Painting by El Greco

Baptism of Christ is a 1608–1614 painting by El Greco, made towards the end of his life in Toledo and completed by his son Jorge Manuel Theotocópuli. It is now in the Hospital de Tavera in Toledo.

==Description==
The work was produced almost entirely by Jorge Manuel Theotocópuli, El Greco's son. Jesus appears kneeling while Saint John the Baptist at right pours water onto his head from a conch. In the upper, God the Father and the dove of the Holy Spirit are painted to unite the figures of the Holy Trinity. The strong lighting recalls the work of Michelangelo.
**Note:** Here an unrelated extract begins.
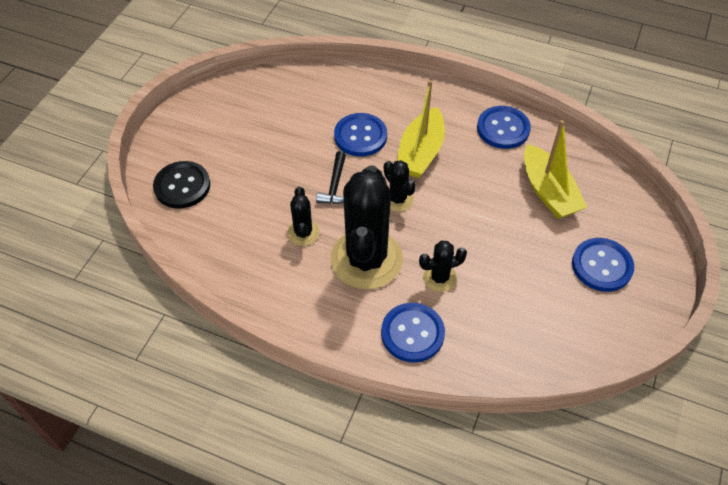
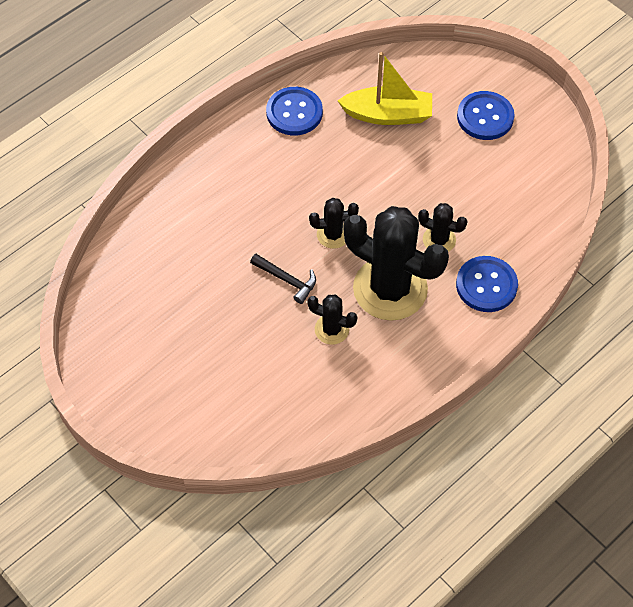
camera: 65 degrees left, 5 degrees up
black button [153,161,210,209] -> none
blue button [334,113,387,157] -> none
yellow boat [397,80,445,178] -> none
black cactus [419,241,467,292] -> black cactus turned 75 degrees counterclockwise [418,203,468,252]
This large canvas was delivered to the Tavera Hospital shortly before 1624, the date on which it was already included in the inventory of this institution. It is likely that it was designed to be placed in the main altarpiece, in the central niche of the lower floor, which has the appropriate measurements. However, the Tabernacle of the Tavera Hospital would have made it difficult to contemplate. It was then placed in the altarpiece on the right side. After a brief move, it was returned to the same altarpiece and a landscape was added at the bottom, in order to fill the space that was empty (circa 1670). There it remained until the Spanish Civil War. Later, all the paintings by El Greco in the Hospital were exhibited in the palace of the Duchess of Lerma (in the same Hospital). They then returned to their place, and this work is found once again in the altarpiece on the right side.